**TEXT SHOWN**
Content starts

I wouldn't presume to speak about Akamai's methods. Perhaps Avi's listening.

... still collecting Heirloom-Quality Specimens of Pre-Owned Mirror-Image
Cache Routers for our Museum of Internet Treasures, drop us a line if you
still have any available....

How many have you located so far?

Better tell that to those that have built successful businesses on what
you call "broken."

Be aware that this is not my business model, by the way. Most people wanting
'global server load balancing' appear to buy Alteon Acedirectors.

Is 'behaviour not intended by the original rfc' your definition or 'broken'?
Many important features of today's internet violate at least the spritit of
previous standards, but are able to ride piggyback.

But the main question is, if this is "broken.", please elaborate what
exactly "breaks."

Regards,

bert

I suppose you don't do split-horizon DNS, then?

Greetz, Peter

Hrmm, no, that is called "Akamai", isn't it? :slight_smile:

I wouldn't presume to speak about Akamai's methods. Perhaps Avi's listening.

That's OK, he is one of the champions who is trying to fix the problems the
MIT guys created.

... still collecting Heirloom-Quality Specimens of Pre-Owned Mirror-Image
Cache Routers for our Museum of Internet Treasures, drop us a line if you
still have any available....

How many have you located so far?

If you are saying that you would like to contribute a specimen, especially
a particularly collectible early 1997 version with BSDlite 4.4 source prior
to the fixes for transparency of ecommerce traffic, please write me as
mary@ms.edu and our non-profit will be glad to respond!

Content ends

**DATA EXTRACT**
Content starts

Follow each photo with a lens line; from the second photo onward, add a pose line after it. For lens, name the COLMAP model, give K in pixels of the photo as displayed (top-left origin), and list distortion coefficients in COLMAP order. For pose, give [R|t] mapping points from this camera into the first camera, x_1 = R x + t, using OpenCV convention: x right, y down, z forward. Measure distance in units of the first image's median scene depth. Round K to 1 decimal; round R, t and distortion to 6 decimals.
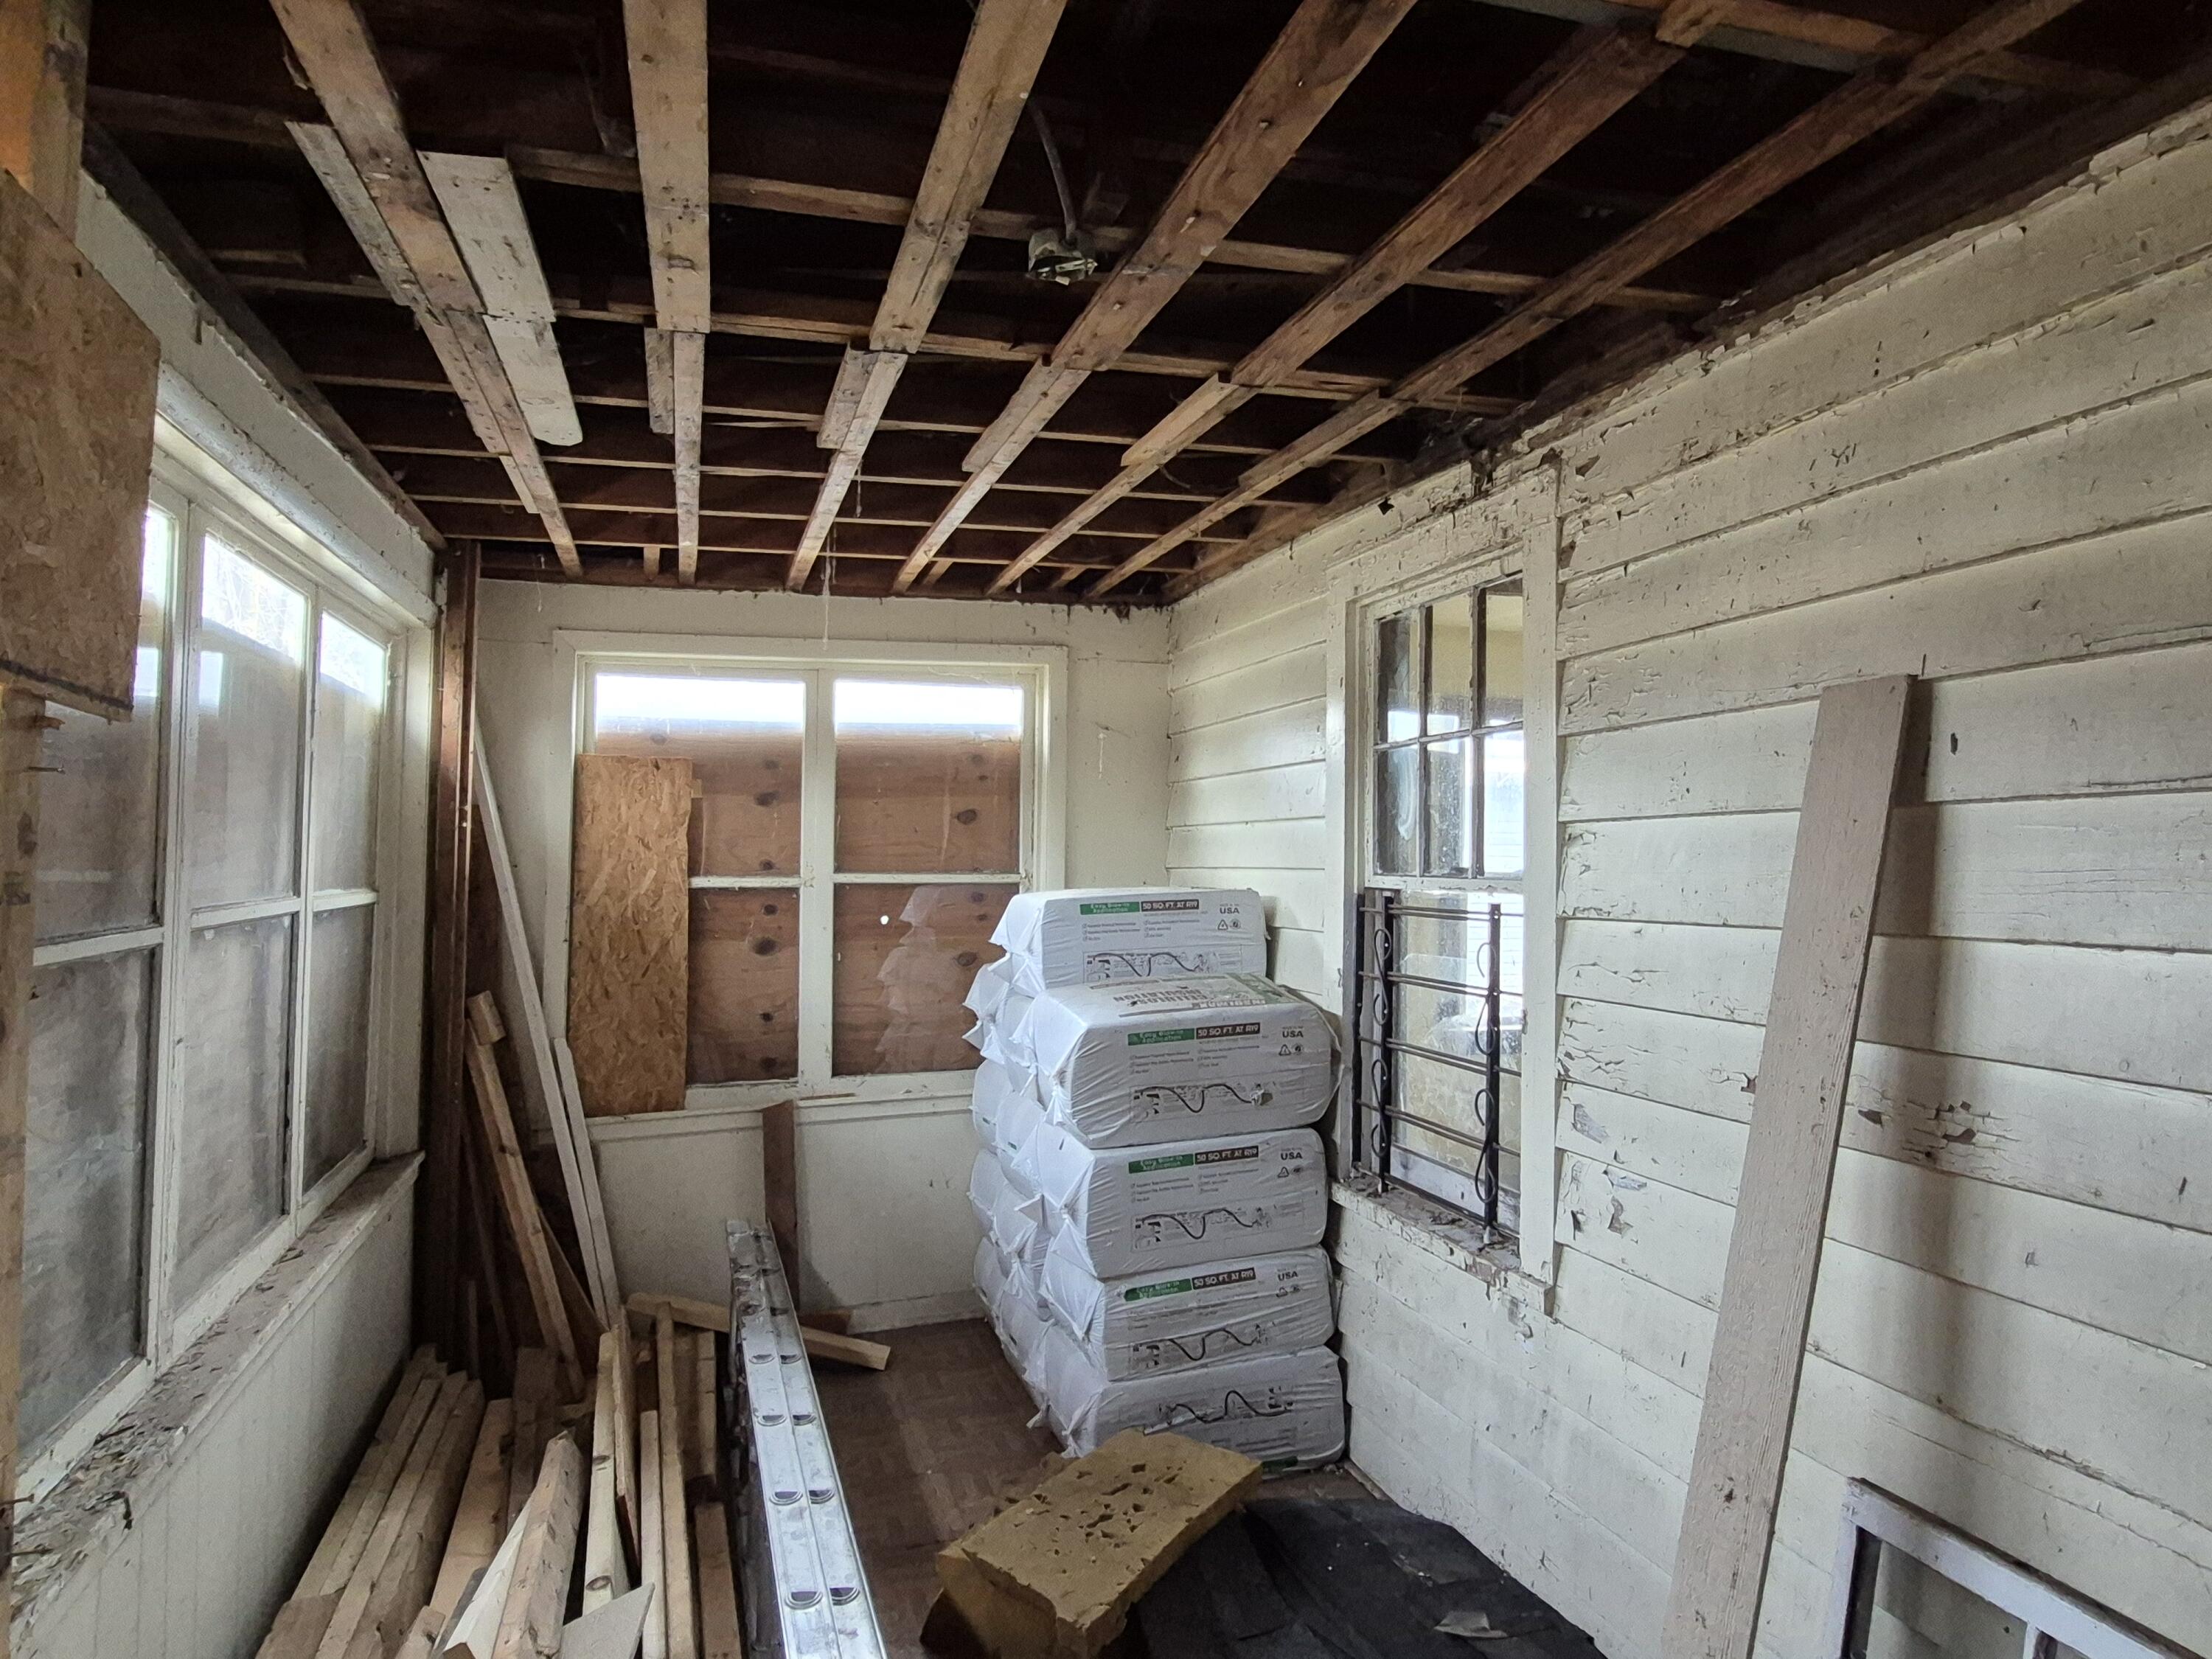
lens RADIAL K [[1314.6, 0, 1106.1], [0, 1314.6, 820.9], [0, 0, 1]] dist [0.005386, -0.004427]
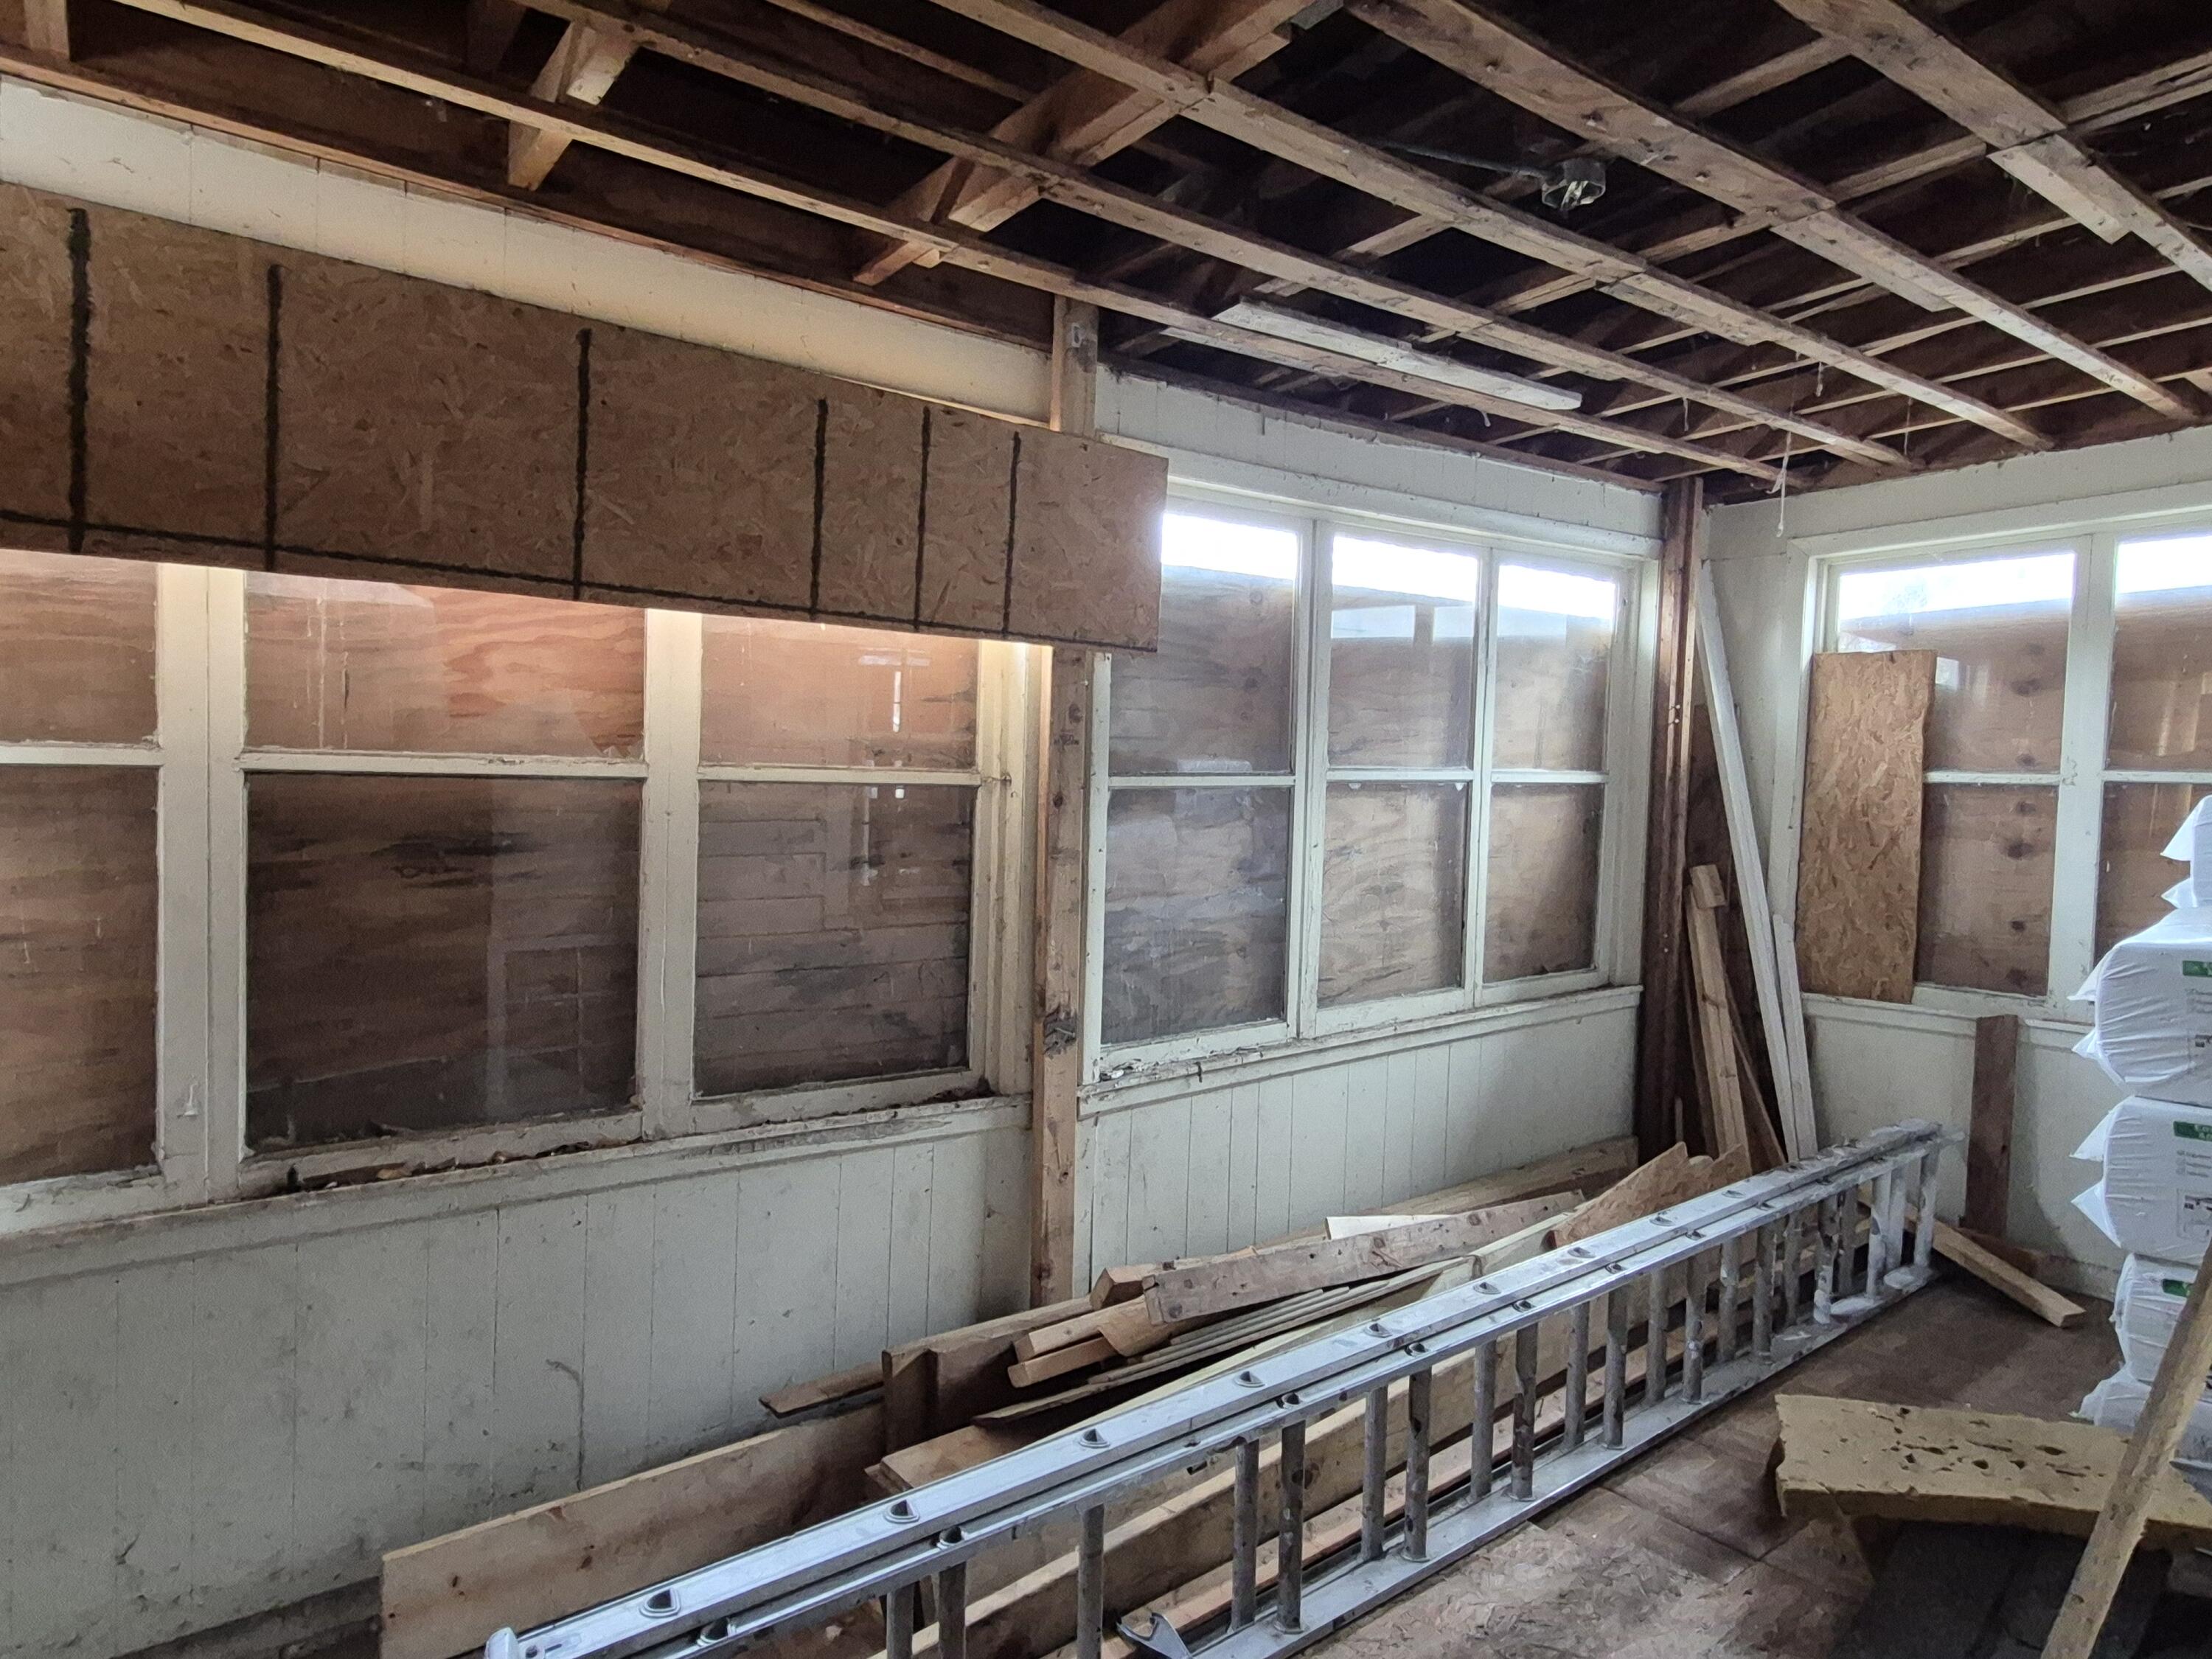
lens RADIAL K [[1314.6, 0, 1105.5], [0, 1314.6, 828.4], [0, 0, 1]] dist [0.005386, -0.004427]
pose [[0.327167, 0.048395, -0.943726, 0.417315], [0.009247, 0.998476, 0.054409, 0.026721], [0.944921, -0.026528, 0.326221, 0.107103]]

Content ends

**PROMPT 1**
For each statement below, decide whether it agrees with the thread shown. Answer yes or no, and quote the words from the thread that decide it.
(a) Someone is described as trying to fix problems that the MIT guys created.
(b) Most people wanting global server load balancing appear to build their own systems.
(c) Anyone who wants to contribute a specimen is asked to write to mary@ms.edu.
**PROMPT 2**
Please output the passage of the thread shown that opens with the words containing "Is 'behaviour not" and closes with "to ride piggyback.", copied without any changes.

**WRITTEN RESPONSE 1**
(a) Yes: "he is one of the champions who is trying to fix the problems the MIT guys created."
(b) No: "Most people wanting 'global server load balancing' appear to buy Alteon Acedirectors."
(c) Yes: "please write me as mary@ms.edu"

**WRITTEN RESPONSE 2**
Is 'behaviour not intended by the original rfc' your definition or 'broken'?
Many important features of today's internet violate at least the spritit of
previous standards, but are able to ride piggyback.